Egg, Bacon and Tomato Sandwiches.
I've fallen off the wagon. Since my cooking month has been over, I've only cooked one meal. We've had Pizza three times and the other night I ate trail mix for dinner. The kid has gone back to his fruit, cheese and nut diet and the hubby comes home looking around longingly but doesn't want to complain.
So I need a new quest or to renew a cooking lease on September. Not sure really. Apparently I need an internet mother looking over my shoulder to cook. When I figure it out I'll let you know.
Here is another donated recipe. I am told this is a South Beach Diet recipe and good on phase 1.
Egg, Bacon, and Tomato “Sandwiches”
Description
Oven-baked tomatoes, smoky Canadian bacon, and a touch of mustard make an outstanding breadless, low-fat twist on eggs Benedict. A little vinegar is the simple secret to a perfect poached egg.
Serves 4
Prep time: 5 minutes
Cook time: 15 minutes
Ingredients
2 medium tomatoes, each cut into 4 slices
2 teaspoons Dijon mustard
1 tablespoon chopped fresh tarragon (optional)
4 (1-ounce) slices Canadian bacon
1 tablespoon white vinegar
4 large eggs
Salt and freshly ground black pepper
Instructions
Heat oven to 400° F. Season tomato slices with salt and pepper; place 4 of them in a single layer in a nonreactive baking dish, spread with mustard, and sprinkle with tarragon, if using.

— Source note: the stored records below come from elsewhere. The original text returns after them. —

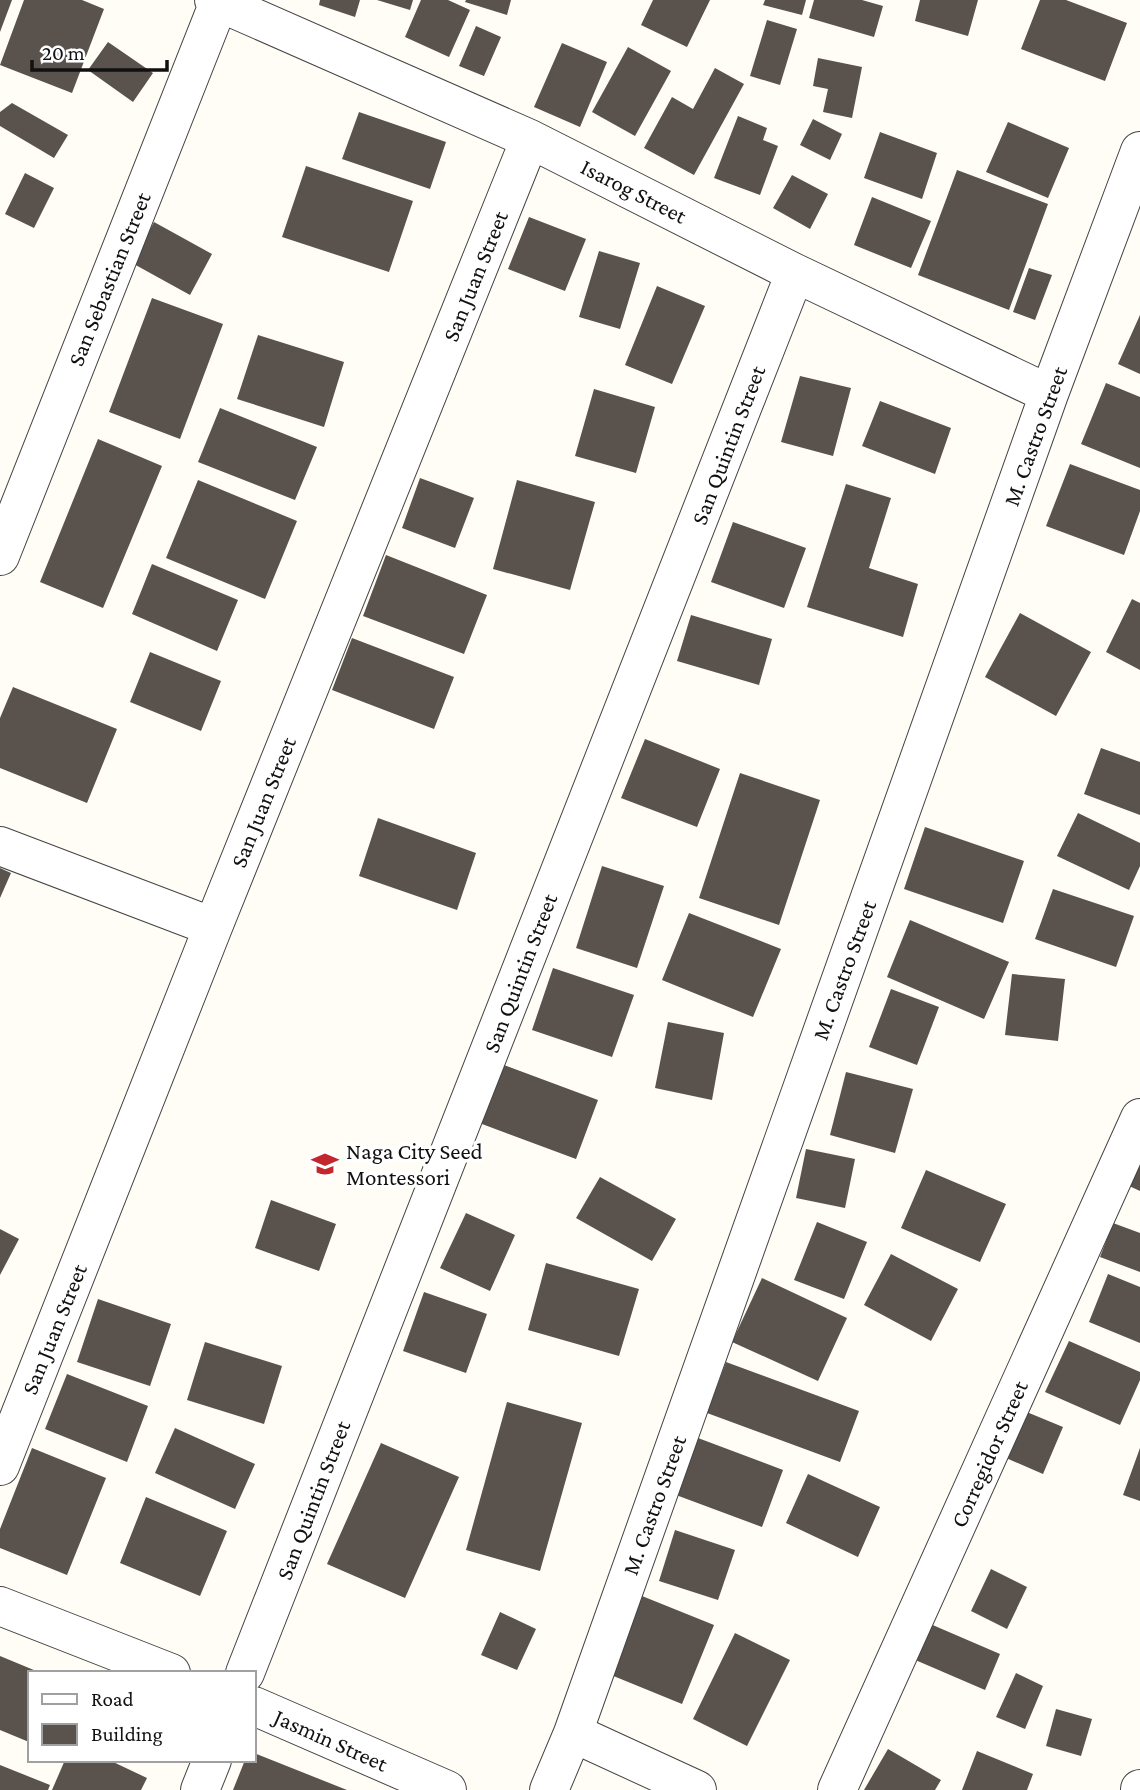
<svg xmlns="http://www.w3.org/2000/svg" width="1140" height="1790" font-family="'Crimson Pro',serif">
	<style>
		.building { fill: #5a524d }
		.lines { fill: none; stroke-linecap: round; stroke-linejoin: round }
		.minor-casing { stroke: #444; stroke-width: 40 }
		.minor { stroke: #fff; stroke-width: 38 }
		.labels { text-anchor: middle; stroke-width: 7; stroke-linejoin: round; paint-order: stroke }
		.street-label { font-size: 23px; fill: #111; stroke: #fff }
		.poi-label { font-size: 23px; fill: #111; stroke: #fff; text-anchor: start }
	</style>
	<rect width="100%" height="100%" fill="#fffdf5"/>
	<path class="building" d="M 0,0 L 12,0 L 0,32 Z
		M 24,0 L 82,0 L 104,9 L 72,93 L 0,65 Z
		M 320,0 L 360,0 L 355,17 L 319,5 Z
		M 377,0 L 413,0 L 410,10 Z
		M 421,0 L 448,0 L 470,10 L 449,57 L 405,37 Z
		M 466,0 L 511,0 L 507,15 L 465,2 Z
		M 653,0 L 710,0 L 687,47 L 641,25 Z
		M 765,0 L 806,0 L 802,15 L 763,5 Z
		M 814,0 L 862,0 L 883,6 L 874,37 L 809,18 Z
		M 920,0 L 978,0 L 968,36 L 915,21 Z
		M 1040,0 L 1066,0 L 1127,23 L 1105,81 L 1021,49 Z
		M 767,20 L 797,29 L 780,85 L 750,76 Z
		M 476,26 L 501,37 L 484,76 L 459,66 Z
		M 108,42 L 153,73 L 133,102 L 88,70 Z
		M 562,43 L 607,62 L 580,127 L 534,107 Z
		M 628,47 L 671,71 L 635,136 L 592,112 Z
		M 818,58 L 862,67 L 852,118 L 823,112 L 828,89 L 813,86 Z
		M 715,68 L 744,84 L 694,175 L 644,148 L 672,97 L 693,109 Z
		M 12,103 L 68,135 L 54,158 L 0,126 L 0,112 Z
		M 359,112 L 446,142 L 430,189 L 342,159 Z
		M 738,116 L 767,128 L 763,140 L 778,146 L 760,195 L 714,178 Z
		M 813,119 L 842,134 L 830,160 L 800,145 Z
		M 1008,122 L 1069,148 L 1048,198 L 986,172 Z
		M 880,132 L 937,153 L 922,199 L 864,178 Z
		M 306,166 L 413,201 L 389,272 L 282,237 Z
		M 957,170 L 1048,204 L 1009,310 L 918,275 Z
		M 25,173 L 54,188 L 34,228 L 5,214 Z
		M 792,175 L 828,194 L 810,229 L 773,208 Z
		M 872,197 L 931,221 L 911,268 L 854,245 Z
		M 529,217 L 586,239 L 565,291 L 508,269 Z
		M 154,222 L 212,254 L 190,295 L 132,263 Z
		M 599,251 L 640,263 L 620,329 L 579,317 Z
		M 1029,268 L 1052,275 L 1035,320 L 1013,312 Z
		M 657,286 L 705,306 L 672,384 L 625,365 Z
		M 152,298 L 223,324 L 180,439 L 109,412 Z
		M 1140,315 L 1140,374 L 1118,364 Z
		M 258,335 L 344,362 L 324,427 L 237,399 Z
		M 800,376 L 851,388 L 833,456 L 781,442 Z
		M 1106,383 L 1140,397 L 1140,468 L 1081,444 Z
		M 594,389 L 655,407 L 636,473 L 575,456 Z
		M 880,401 L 951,428 L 935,474 L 862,446 Z
		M 220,408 L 317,447 L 295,500 L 198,462 Z
		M 98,439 L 162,466 L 103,608 L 40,582 Z
		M 1070,464 L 1140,490 L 1140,511 L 1124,555 L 1046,526 Z
		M 420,478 L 474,498 L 455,548 L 402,528 Z
		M 198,480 L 297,521 L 265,599 L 166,558 Z
		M 517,480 L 595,502 L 570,590 L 493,569 Z
		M 846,484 L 891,498 L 869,568 L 918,584 L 903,637 L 807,607 Z
		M 733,522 L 806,548 L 784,608 L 711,582 Z
		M 386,555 L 487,595 L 464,654 L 363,616 Z
		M 152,564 L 238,600 L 217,651 L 132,614 Z
		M 1132,599 L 1140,603 L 1140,670 L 1106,652 Z
		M 1020,613 L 1091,652 L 1056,716 L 985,677 Z
		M 691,615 L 772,639 L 759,685 L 677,661 Z
		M 352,638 L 454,677 L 434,729 L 332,690 Z
		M 150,652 L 221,681 L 201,731 L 130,702 Z
		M 13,687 L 117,729 L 87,803 L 0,768 L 0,718 Z
		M 645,739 L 720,769 L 697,827 L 621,798 Z
		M 1101,748 L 1140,762 L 1140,815 L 1084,794 Z
		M 740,773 L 820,800 L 779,925 L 699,898 Z
		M 1078,813 L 1140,843 L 1140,866 L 1129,890 L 1057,856 Z
		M 378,818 L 476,853 L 457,910 L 359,876 Z
		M 925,827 L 1024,861 L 1003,923 L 904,889 Z
		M 602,866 L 664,886 L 637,968 L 576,948 Z
		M 0,868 L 11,873 L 0,898 Z
		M 1053,889 L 1134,916 L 1116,967 L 1035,939 Z
		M 689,913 L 781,949 L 753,1017 L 662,980 Z
		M 910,920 L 1009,962 L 984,1019 L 887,977 Z
		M 553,968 L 634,995 L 612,1057 L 532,1030 Z
		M 1012,974 L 1065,979 L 1058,1041 L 1005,1035 Z
		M 891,989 L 939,1007 L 917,1065 L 869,1047 Z
		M 668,1022 L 724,1033 L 712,1100 L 655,1088 Z
		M 496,1062 L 598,1100 L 576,1159 L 474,1121 Z
		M 846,1072 L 913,1089 L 895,1153 L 830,1135 Z
		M 1140,1133 L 1140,1191 L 1127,1185 Z
		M 806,1149 L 855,1159 L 845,1208 L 796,1198 Z
		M 926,1170 L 1006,1204 L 980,1262 L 901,1228 Z
		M 600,1177 L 676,1219 L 652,1261 L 576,1218 Z
		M 271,1200 L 336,1224 L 319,1271 L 255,1248 Z
		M 466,1213 L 515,1235 L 490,1291 L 440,1268 Z
		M 817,1222 L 867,1242 L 844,1299 L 794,1280 Z
		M 1113,1223 L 1140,1233 L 1140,1272 L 1100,1257 Z
		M 0,1229 L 19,1239 L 0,1275 Z
		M 891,1254 L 958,1289 L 931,1341 L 864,1305 Z
		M 546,1263 L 639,1289 L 619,1356 L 528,1330 Z
		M 1108,1274 L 1140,1287 L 1140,1343 L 1089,1322 Z
		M 762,1278 L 847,1318 L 818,1381 L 732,1342 Z
		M 424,1292 L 487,1314 L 466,1373 L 403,1351 Z
		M 98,1299 L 171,1324 L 150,1386 L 77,1362 Z
		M 1069,1341 L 1140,1372 L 1140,1380 L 1120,1425 L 1045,1392 Z
		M 205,1342 L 282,1366 L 264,1424 L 187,1400 Z
		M 726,1362 L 859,1411 L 840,1462 L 707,1413 Z
		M 67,1374 L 148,1406 L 127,1462 L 45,1429 Z
		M 507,1402 L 582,1423 L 540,1571 L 466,1550 Z
		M 1017,1408 L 1063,1427 L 1043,1474 L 997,1454 Z
		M 175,1428 L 255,1464 L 235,1509 L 155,1473 Z
		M 698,1438 L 783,1470 L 762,1527 L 676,1495 Z
		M 381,1443 L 459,1477 L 405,1598 L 327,1564 Z
		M 32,1448 L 106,1478 L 67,1575 L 0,1548 L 0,1529 Z
		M 1140,1448 L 1140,1501 L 1123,1495 Z
		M 808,1474 L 880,1507 L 858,1557 L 786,1523 Z
		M 146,1497 L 227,1531 L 200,1596 L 120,1563 Z
		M 675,1530 L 735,1550 L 718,1600 L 659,1581 Z
		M 991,1569 L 1027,1587 L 1007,1629 L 971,1611 Z
		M 642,1596 L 714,1625 L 682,1704 L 611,1675 Z
		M 500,1612 L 536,1629 L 517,1670 L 481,1655 Z
		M 928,1623 L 1000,1654 L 985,1690 L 913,1659 Z
		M 735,1633 L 790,1660 L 747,1746 L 693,1719 Z
		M 0,1656 L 41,1673 L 30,1673 L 29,1742 L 0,1730 Z
		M 1016,1673 L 1043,1686 L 1025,1729 L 996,1717 Z
		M 1056,1709 L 1092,1719 L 1081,1756 L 1046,1746 Z
		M 888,1749 L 941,1780 L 935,1790 L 864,1790 Z
		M 977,1751 L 1033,1774 L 1027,1790 L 962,1790 Z
		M 254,1753 L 347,1790 L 233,1790 L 245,1760 L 254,1760 Z
		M 65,1760 L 109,1760 L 147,1778 L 141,1790 L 52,1790 Z
		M 0,1765 L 50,1785 L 48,1790 L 0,1790 Z"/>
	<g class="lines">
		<g class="minor-casing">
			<path id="minor" d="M 214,0 L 530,139 L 795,273 L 1049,394
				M 0,556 L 219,2
				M 0,846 L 213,927
				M 0,1466 L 213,927 L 530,139
				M 0,1606 L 171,1673
				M 245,1673 L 795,273
				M 254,1706 L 447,1790
				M 573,1733 L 697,1790
				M 200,1790 L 212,1760
				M 549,1790 L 573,1733 L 1049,394 L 1140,151
				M 837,1790 L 1140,1118
				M 1140,1790 L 1140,1789"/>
		</g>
		<use href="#minor" class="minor"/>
	</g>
	<defs>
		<g id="school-bare" transform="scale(2.1)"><path d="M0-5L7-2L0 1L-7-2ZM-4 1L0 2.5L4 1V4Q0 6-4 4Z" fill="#c4262e" stroke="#fff" stroke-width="2.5" paint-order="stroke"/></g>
	</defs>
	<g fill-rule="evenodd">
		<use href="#school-bare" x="325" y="1164"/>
	</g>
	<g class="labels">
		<g class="street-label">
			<text transform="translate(634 191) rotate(27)" y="8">Isarog Street</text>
			<text transform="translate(475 276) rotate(-68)" y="8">San Juan Street</text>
			<text transform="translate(109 279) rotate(-68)" y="8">San Sebastian Street</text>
			<text transform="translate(1035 436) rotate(-70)" y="8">M. Castro Street</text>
			<text transform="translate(728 445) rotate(-69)" y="8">San Quintin Street</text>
			<text transform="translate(263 802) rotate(-68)" y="8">San Juan Street</text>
			<text transform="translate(844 970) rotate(-70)" y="8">M. Castro Street</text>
			<text transform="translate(520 973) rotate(-69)" y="8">San Quintin Street</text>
			<text transform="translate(54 1329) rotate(-68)" y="8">San Juan Street</text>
			<text transform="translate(989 1454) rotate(-66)" y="8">Corregidor Street</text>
			<text transform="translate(313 1500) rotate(-69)" y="8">San Quintin Street</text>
			<text transform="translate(654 1505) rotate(-70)" y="8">M. Castro Street</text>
			<text transform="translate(331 1740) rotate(24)" y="8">Jasmin Street</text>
		</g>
		<g class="poi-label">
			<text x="346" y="1159">Naga City Seed<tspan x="346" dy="26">Montessori</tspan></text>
		</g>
	</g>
	<rect x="28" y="1671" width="228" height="91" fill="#ffffff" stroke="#a0a0a0" stroke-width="2"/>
	<rect x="42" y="1694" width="35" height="10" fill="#ffffff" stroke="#a0a0a0" stroke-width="2"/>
	<text x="91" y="1706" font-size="21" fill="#111111">Road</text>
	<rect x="42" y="1724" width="35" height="21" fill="#5a524d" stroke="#a0a0a0" stroke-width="2"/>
	<text x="91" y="1741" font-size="21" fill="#111111">Building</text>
	<path d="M32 60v10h135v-10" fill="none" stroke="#111111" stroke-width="3.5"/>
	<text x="42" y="60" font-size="21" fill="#111111" stroke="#ffffff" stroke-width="5" paint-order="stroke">20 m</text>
</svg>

Cook bacon in a large skillet over medium heat until lightly browned, about 2 minutes per side. Lay 1 bacon slice over each mustard-spread tomato slice. Transfer to the oven and bake until tomatoes begin to bubble, about 10 minutes.

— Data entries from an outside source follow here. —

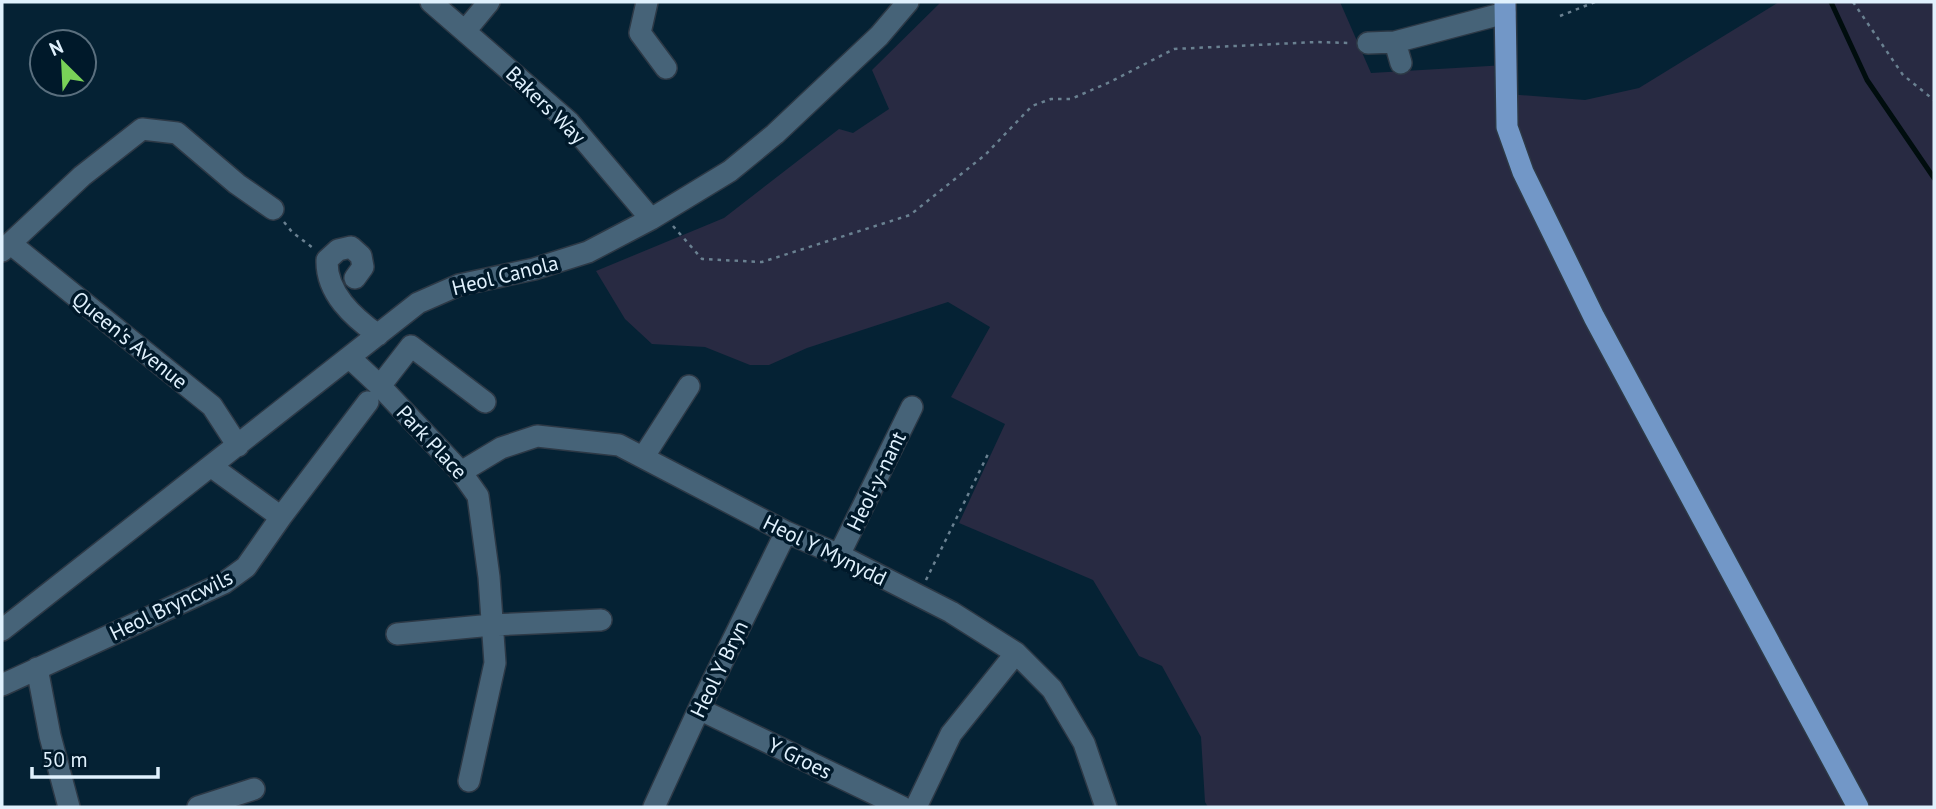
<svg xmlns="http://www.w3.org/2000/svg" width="1936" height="809" viewBox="0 0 1936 809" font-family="'PT Sans',sans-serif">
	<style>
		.green { fill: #282a42 }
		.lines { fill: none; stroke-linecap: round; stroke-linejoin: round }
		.stream { stroke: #000d0e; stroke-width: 5 }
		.minor-casing { stroke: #2d3946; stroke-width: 24 }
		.major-casing { stroke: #2d3946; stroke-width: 24 }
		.path { stroke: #6a8191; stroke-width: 2.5; stroke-dasharray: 3.5 5; stroke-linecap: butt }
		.minor { stroke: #466378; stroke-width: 21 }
		.major { stroke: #7297c7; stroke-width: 21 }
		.labels { text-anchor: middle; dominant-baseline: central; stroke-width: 7; stroke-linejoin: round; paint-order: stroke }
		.street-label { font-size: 21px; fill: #e0f1fd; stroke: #00192a }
	</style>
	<rect width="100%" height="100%" fill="#052234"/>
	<path class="green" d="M941,2h399l31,71 135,-8 1,29 78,6 54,-12 140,-86h155v805h-726l-3,-5 -4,-65 -39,-71 -23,-10 -46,-76 -134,-57 46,-99 -54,-27 39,-70 -42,-25 -141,46 -38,17h-19l-45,-18 -53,-3 -27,-25 -29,-48 128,-53 115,-89 14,4 36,-24 -17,-39z"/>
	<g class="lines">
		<path class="stream" d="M1831,2l36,78 67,98"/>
		<g class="minor-casing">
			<path id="minor" d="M431,2l138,120 82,97
				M647,2l-7,31 26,35
				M465,31l24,-29
				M1395,42l6,21
				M1368,43l27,-1 110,-29
				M11,244l201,162 26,40
				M2,251l80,-75 60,-47 35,4 60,51 36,25
				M355,278l8,-11 -2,-11 -10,-9 -13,3 -11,10c-1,33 26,57 51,75
				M350,358l30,28 81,86 17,24 11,81 6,86 -26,118
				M380,386l31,-40 74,56
				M644,456l45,-70
				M212,467l69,50
				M461,472l40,-24 36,-12 82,9 167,87 53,23 112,57 65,41 36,36 32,54 22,64
				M839,555l73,-148
				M2,630l416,-327 41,-18 75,-16 54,-17 63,-33 79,-48 45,-37 104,-98 29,-34
				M397,634l95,-9 109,-5
				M37,668l13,68 19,71
				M2,685l222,-102 22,-16 35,-50 87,-115
				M699,709l203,98
				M198,807l56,-18
				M654,807l45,-98 87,-177
				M916,807l35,-73 65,-81"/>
		</g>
		<g class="major-casing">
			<path id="major" d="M1505,2l2,125 16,45 71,145 264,490"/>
		</g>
		<path class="path" d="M1853,2l50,73 31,25
			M1560,16l35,-14
			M284,222l8,10 21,16
			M673,226l29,33 60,3 148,-47 75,-60 47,-49 19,-7h20l39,-17 64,-33 142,-7 32,1
			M926,580l63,-128"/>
		<use href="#minor" class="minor"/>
		<use href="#major" class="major"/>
	</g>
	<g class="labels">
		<g class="street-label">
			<text transform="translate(546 105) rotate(44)">Bakers Way</text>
			<text transform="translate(505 275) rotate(-14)">Heol Canola</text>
			<text transform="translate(130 340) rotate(39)">Queen's Avenue</text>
			<text transform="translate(432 442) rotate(47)">Park Place</text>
			<text transform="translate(876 481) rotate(-64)">Heol-y-nant</text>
			<text transform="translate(825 550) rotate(26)">Heol Y Mynydd</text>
			<text transform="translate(171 605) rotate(-26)">Heol Bryncwils</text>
			<text transform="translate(719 669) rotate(-64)">Heol Y Bryn</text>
			<text transform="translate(800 758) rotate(26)">Y Groes</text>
		</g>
	</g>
	<rect width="1936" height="809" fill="none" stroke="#e0f1fd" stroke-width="7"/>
	<g transform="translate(63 63) rotate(336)"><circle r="33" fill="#00192a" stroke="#5a6f7e" stroke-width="2"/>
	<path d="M0-5L12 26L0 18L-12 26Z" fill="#79d158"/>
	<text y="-10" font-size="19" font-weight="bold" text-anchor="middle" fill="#e0f1fd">N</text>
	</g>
	<path d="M32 767v10h126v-10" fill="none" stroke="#e0f1fd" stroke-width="3.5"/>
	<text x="42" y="767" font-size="21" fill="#e0f1fd" stroke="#00192a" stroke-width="5" paint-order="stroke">50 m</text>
</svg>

Fill a straight-sided skillet or wide saucepan with 2" of water. Add vinegar and bring to a gentle simmer. Crack each egg into a separate cup or bowl. Carefully slide each egg into the just-simmering water.
Cook until desired doneness, about 3 minutes for soft-centered; remove with a slotted spoon, placing 1 egg atop each bacon slice. Top with remaining uncooked tomato slices and serve.